Data listing:
'''

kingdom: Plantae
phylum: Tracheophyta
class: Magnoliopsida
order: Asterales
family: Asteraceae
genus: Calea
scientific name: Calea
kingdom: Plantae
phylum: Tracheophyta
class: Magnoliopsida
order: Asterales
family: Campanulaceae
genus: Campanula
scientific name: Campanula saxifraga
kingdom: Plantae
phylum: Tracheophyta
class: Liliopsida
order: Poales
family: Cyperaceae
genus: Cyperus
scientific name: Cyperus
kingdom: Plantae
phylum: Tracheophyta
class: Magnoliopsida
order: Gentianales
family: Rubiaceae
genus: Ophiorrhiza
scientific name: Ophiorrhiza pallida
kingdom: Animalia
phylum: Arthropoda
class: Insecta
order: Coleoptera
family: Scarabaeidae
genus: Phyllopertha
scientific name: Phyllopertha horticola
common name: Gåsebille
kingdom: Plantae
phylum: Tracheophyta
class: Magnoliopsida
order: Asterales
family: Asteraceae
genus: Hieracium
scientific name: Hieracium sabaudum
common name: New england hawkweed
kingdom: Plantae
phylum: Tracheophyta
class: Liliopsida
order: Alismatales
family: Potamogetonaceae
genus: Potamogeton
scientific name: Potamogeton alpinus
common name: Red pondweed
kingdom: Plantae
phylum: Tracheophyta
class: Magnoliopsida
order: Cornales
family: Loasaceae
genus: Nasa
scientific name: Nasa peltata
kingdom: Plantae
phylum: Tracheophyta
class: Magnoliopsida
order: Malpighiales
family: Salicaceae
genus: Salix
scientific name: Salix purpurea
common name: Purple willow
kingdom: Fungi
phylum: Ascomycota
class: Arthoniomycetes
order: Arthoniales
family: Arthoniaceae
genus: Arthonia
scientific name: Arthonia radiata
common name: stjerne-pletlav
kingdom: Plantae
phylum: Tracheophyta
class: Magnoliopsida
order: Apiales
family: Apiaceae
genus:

'''

» **Objective**: Copy all of the lines above, from start to end, without changing a single word or character.

» **Exercise solution**:
kingdom: Plantae
phylum: Tracheophyta
class: Magnoliopsida
order: Asterales
family: Asteraceae
genus: Calea
scientific name: Calea
kingdom: Plantae
phylum: Tracheophyta
class: Magnoliopsida
order: Asterales
family: Campanulaceae
genus: Campanula
scientific name: Campanula saxifraga
kingdom: Plantae
phylum: Tracheophyta
class: Liliopsida
order: Poales
family: Cyperaceae
genus: Cyperus
scientific name: Cyperus
kingdom: Plantae
phylum: Tracheophyta
class: Magnoliopsida
order: Gentianales
family: Rubiaceae
genus: Ophiorrhiza
scientific name: Ophiorrhiza pallida
kingdom: Animalia
phylum: Arthropoda
class: Insecta
order: Coleoptera
family: Scarabaeidae
genus: Phyllopertha
scientific name: Phyllopertha horticola
common name: Gåsebille
kingdom: Plantae
phylum: Tracheophyta
class: Magnoliopsida
order: Asterales
family: Asteraceae
genus: Hieracium
scientific name: Hieracium sabaudum
common name: New england hawkweed
kingdom: Plantae
phylum: Tracheophyta
class: Liliopsida
order: Alismatales
family: Potamogetonaceae
genus: Potamogeton
scientific name: Potamogeton alpinus
common name: Red pondweed
kingdom: Plantae
phylum: Tracheophyta
class: Magnoliopsida
order: Cornales
family: Loasaceae
genus: Nasa
scientific name: Nasa peltata
kingdom: Plantae
phylum: Tracheophyta
class: Magnoliopsida
order: Malpighiales
family: Salicaceae
genus: Salix
scientific name: Salix purpurea
common name: Purple willow
kingdom: Fungi
phylum: Ascomycota
class: Arthoniomycetes
order: Arthoniales
family: Arthoniaceae
genus: Arthonia
scientific name: Arthonia radiata
common name: stjerne-pletlav
kingdom: Plantae
phylum: Tracheophyta
class: Magnoliopsida
order: Apiales
family: Apiaceae
genus:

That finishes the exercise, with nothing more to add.